Día 84: Don Dámaso no se ha contagiado, pero ya cumplió 115 mil 200 horas sin empleo

Por Rivelino Rueda

Esta ciudad que no se borra

de la mente es como

una armazón o una retícula

en cuyas casillas cada uno

puede disponer las cosas

que quiere recordar:

nombres de varones ilustres,

virtudes, números,

clasificaciones vegetales

y minerales,

fechas de batallas,

constelaciones,

partes del discurso.

Italo Calvino/Las ciudades invisibles

Tal vez algún día de estos, Don Dámaso labre un surco en ese demente trayecto. Lo ha recorrido al menos dos veces por día en las últimas diez semanas. En estos tiempos de la pandemia por el “sarscovdos”.

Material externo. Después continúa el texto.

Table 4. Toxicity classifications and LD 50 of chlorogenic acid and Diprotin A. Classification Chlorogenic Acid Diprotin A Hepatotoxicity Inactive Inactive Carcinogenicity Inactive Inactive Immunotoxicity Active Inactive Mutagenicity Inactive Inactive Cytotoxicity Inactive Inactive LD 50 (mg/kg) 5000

El folder amarillo, el traje gris dos tallas más grande, los zapatos de polvo celeste, el trozo de espejo, son las herramientas del anciano para conseguir ese trabajo de cerillo que tanto le hace falta.

Tiene el espinazo torcido por trabajar en el torno casi cuarenta años. Cuando frota las manos caen pedazos de piel muerta por las podridas callosidades de tiempos inmemoriales. Padece de una sordera de animal de circo y la tenacidad de un navegante embriagado de océanos.

Va a la tienda comercial que está en Avenida Cuauhtémoc y Obrero Mundial a las nueve y media de la mañana. Aprieta el desvencijado folder amarillento y apresura el paso para ser el primero en la lista.

Regresa a casa al mediodía ensopado de sudor sin una respuesta clara sobre el empleo. A las cuatro y media vuelve para conocer alguna “noticia” sobre su solicitud infinita. A las seis y media cruza distraído las calles sin una respuesta. Otra vez nada.

Evita el bozal de tela. No le gusta. Se sofoca con las pelusas de la tela quirúrgica. Empapa su materia rugosa con las gruesas gotas de sudor que escurren desde el cráneo. Se le hace inútil, incómodo, innecesario. No hace más que emitir pujidos secos cuando le piden que se lo coloque al salir de su casa y al esperar una respuesta que no llegará para su empleo de cerillo.

No le importan las 14,649 muertes por la peste ni los 18,904 casos de contagios activos. Don Dámaso lo que quiere es un trabajo para sobrevivir al cataclismo atonal de la primavera.

Ha buscado alguna oportunidad como repartidor en cafeterías, restaurantes, farmacias y tiendas. En todos estos lugares le han pretextado un requisito indispensable, discriminatorio por donde se le vea: los setentaiún años de edad y el caminar lerdo del elegante anciano de traje gris.

Empuña el folder amarillo como salvoconducto en toque de queda, como pasaporte para el último vuelo, como el último papiro de un náufrago. Amenaza con el puño cerrado a las moscas metálicas que zumban cerca de sus inservibles oídos. Balbucea palabras imperceptibles que se desvanecen en las ondas expansivas de una plaga asesina.

Dámaso es asintomático al encierro desigual. Para él da lo mismo infectarse con el virus que morir encerrado en cuatro paredes. Para él da lo mismo morir contagiado que morir de hambre… Lo que lo sacude hasta los huesos es sentirse “inservible”, “inútil”, “desempleado” a sus setentaiún años.

Y ahí va de nuevo a recibir una respuesta que no llega, que en las últimas 115 mil 200 horas no ha llegado.